======== Provided records ========

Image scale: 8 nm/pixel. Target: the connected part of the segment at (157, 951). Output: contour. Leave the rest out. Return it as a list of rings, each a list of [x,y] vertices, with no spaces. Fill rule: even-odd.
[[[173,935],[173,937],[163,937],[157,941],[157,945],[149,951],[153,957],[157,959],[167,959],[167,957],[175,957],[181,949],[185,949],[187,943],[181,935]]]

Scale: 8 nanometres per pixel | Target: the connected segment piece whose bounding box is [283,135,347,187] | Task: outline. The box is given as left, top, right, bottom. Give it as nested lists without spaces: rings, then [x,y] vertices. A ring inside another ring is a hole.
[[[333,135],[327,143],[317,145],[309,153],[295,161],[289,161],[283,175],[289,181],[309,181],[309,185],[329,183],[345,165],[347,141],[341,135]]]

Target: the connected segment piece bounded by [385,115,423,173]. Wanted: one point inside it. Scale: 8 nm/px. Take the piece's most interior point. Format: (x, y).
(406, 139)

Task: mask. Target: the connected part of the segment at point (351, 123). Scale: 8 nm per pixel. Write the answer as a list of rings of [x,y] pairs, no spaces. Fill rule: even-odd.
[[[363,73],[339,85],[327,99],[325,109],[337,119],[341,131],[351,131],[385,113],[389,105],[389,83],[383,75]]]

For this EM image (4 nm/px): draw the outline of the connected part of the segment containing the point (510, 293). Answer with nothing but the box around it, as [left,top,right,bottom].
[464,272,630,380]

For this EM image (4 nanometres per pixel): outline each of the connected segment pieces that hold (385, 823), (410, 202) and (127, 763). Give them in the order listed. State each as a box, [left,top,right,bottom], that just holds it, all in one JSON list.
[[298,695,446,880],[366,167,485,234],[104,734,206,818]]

========

Directions for this task:
Copy out each record above exactly, leaving nothing out.

Exercise answer:
Image scale: 8 nm/pixel. Target: the connected part of the segment at (157, 951). Output: contour. Leave the rest out. Return it as a list of rings, each a list of [x,y] vertices, with no spaces. Fill rule: even-odd.
[[[173,935],[173,937],[163,937],[157,941],[157,945],[149,951],[153,957],[157,959],[167,959],[167,957],[175,957],[181,949],[185,949],[187,943],[181,935]]]

Scale: 8 nanometres per pixel | Target: the connected segment piece whose bounding box is [283,135,347,187] | Task: outline. The box is given as left, top, right, bottom. Give it as nested lists without spaces: rings, then [x,y] vertices. A ring inside another ring is a hole.
[[[333,135],[327,143],[317,145],[309,153],[295,161],[289,161],[283,175],[289,181],[309,181],[309,185],[329,183],[345,165],[347,141],[341,135]]]

Target: the connected segment piece bounded by [385,115,423,173]. Wanted: one point inside it. Scale: 8 nm/px. Take the piece's most interior point. Format: (x, y).
(406, 139)

Task: mask. Target: the connected part of the segment at point (351, 123). Scale: 8 nm per pixel. Write the answer as a list of rings of [x,y] pairs, no spaces. Fill rule: even-odd.
[[[363,73],[339,85],[327,99],[325,109],[337,119],[341,131],[351,131],[385,113],[389,105],[389,83],[383,75]]]

For this EM image (4 nm/px): draw the outline of the connected part of the segment containing the point (510, 293). Answer with nothing but the box around it, as [left,top,right,bottom].
[464,272,630,380]

For this EM image (4 nanometres per pixel): outline each of the connected segment pieces that hold (385, 823), (410, 202) and (127, 763). Give them in the order listed. State each as a box, [left,top,right,bottom], that just holds it, all in one JSON list.
[[298,695,446,880],[366,167,485,234],[104,734,206,818]]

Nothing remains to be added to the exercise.